┏━━

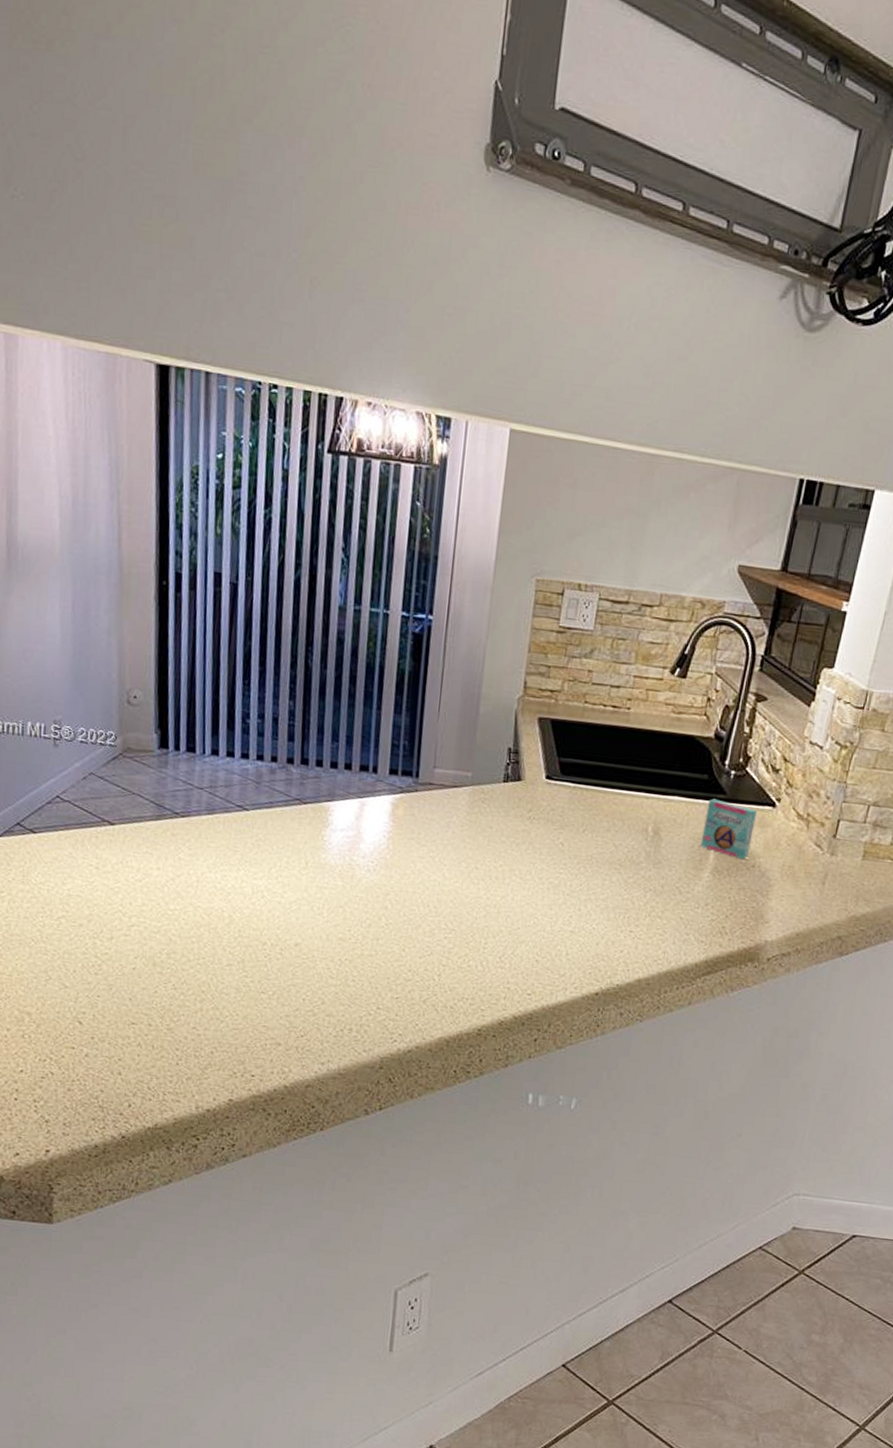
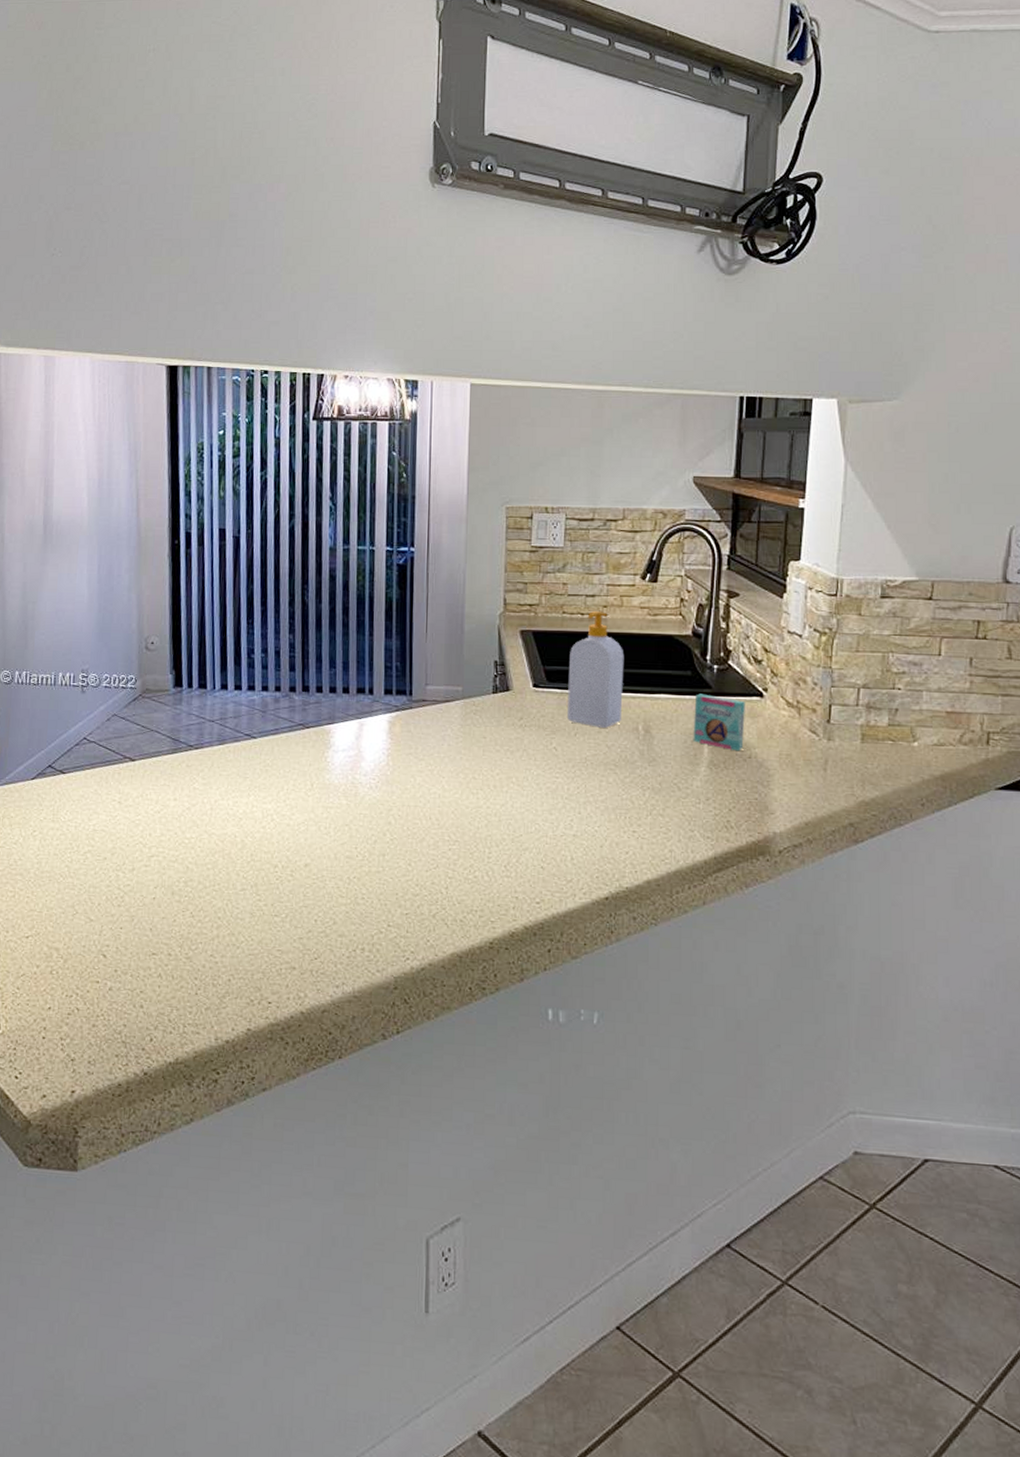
soap bottle: none [578,703,643,827] -> present [567,611,625,728]

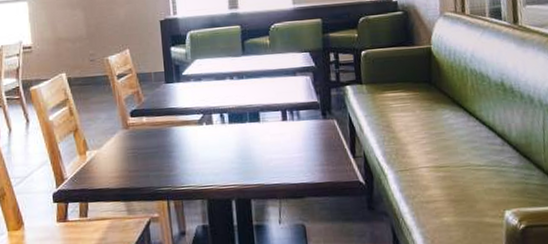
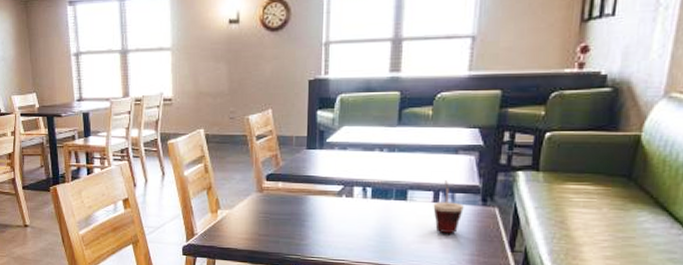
cup: none [283,100,309,149] -> present [433,180,464,234]

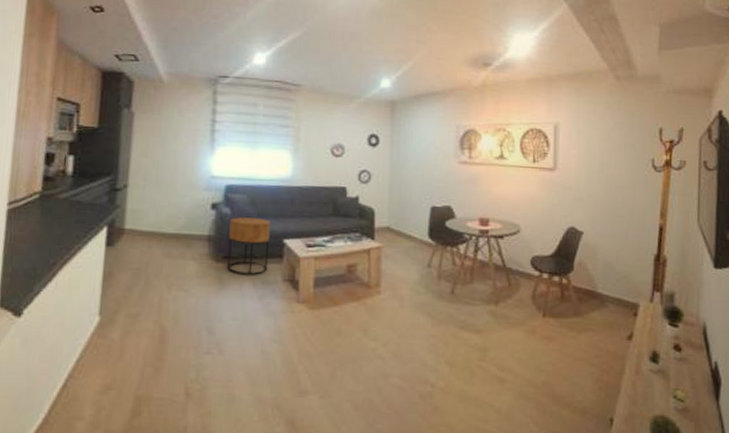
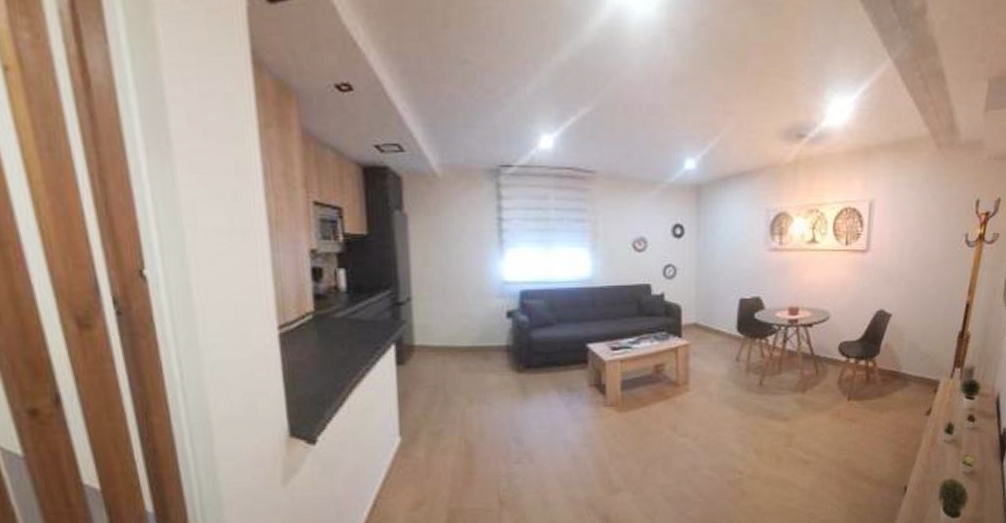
side table: present [227,217,271,275] -> none [528,324,573,383]

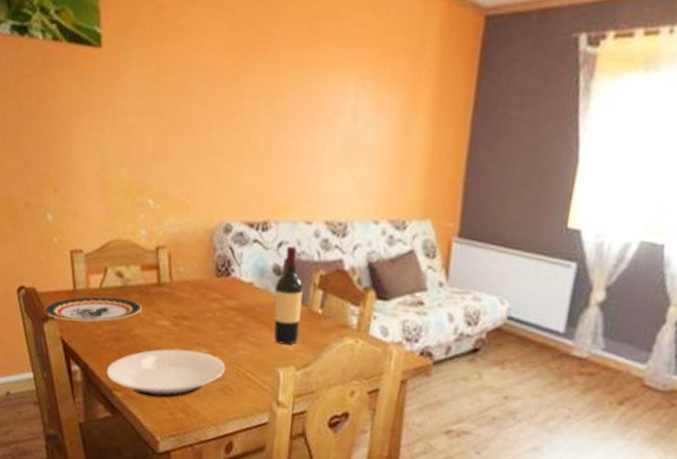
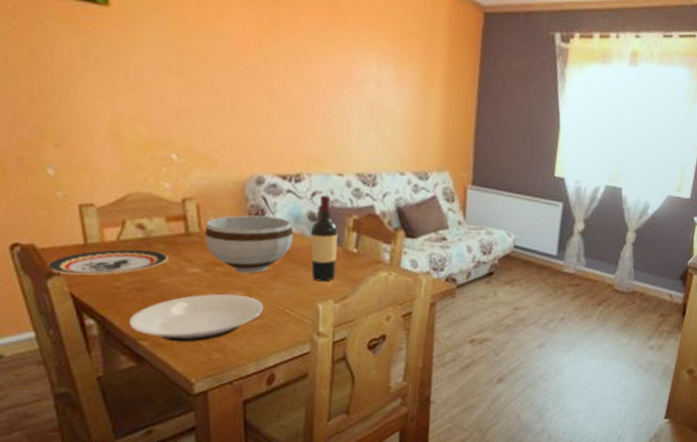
bowl: none [174,266,258,331] -> present [204,215,294,274]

┗━━

=== Activity ===
In your transcription of the listing above, match each line exactly and include no pictures.

=== Answer to the problem ===
soap bottle: none [578,703,643,827] -> present [567,611,625,728]

cup: none [283,100,309,149] -> present [433,180,464,234]

side table: present [227,217,271,275] -> none [528,324,573,383]

bowl: none [174,266,258,331] -> present [204,215,294,274]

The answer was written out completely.